**PROVIDED DATA:**
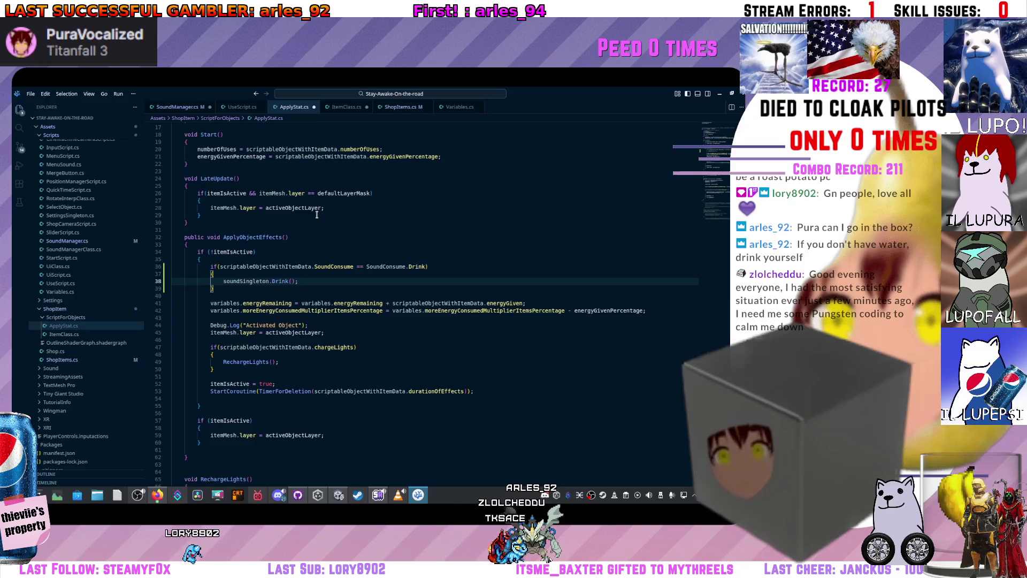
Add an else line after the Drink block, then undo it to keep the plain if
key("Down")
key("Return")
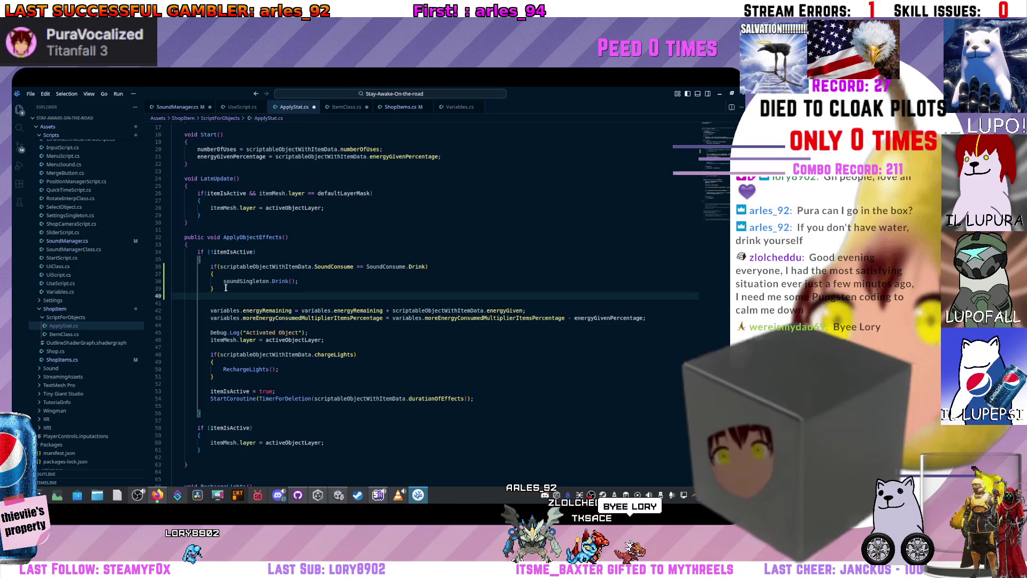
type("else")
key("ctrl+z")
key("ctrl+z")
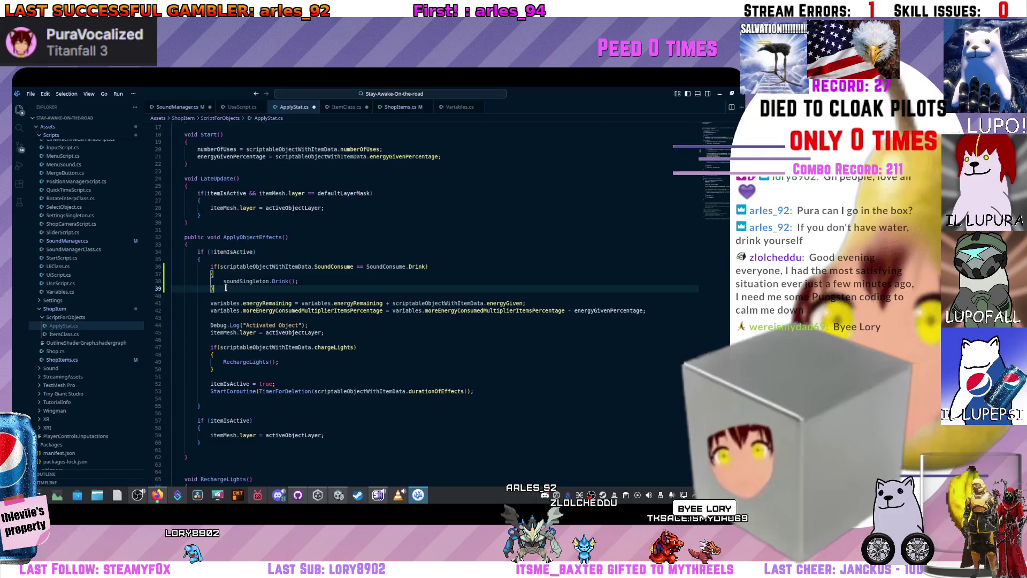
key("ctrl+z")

**WHAT TO PRODUCE:** The pictures are not part of the copy. Retype everything else in the entries exactly.

**SOLVED PROBLEM:**
Add an else line after the Drink block, then undo it to keep the plain if
key("Down")
key("Return")
type("else")
key("ctrl+z")
key("ctrl+z")
key("ctrl+z")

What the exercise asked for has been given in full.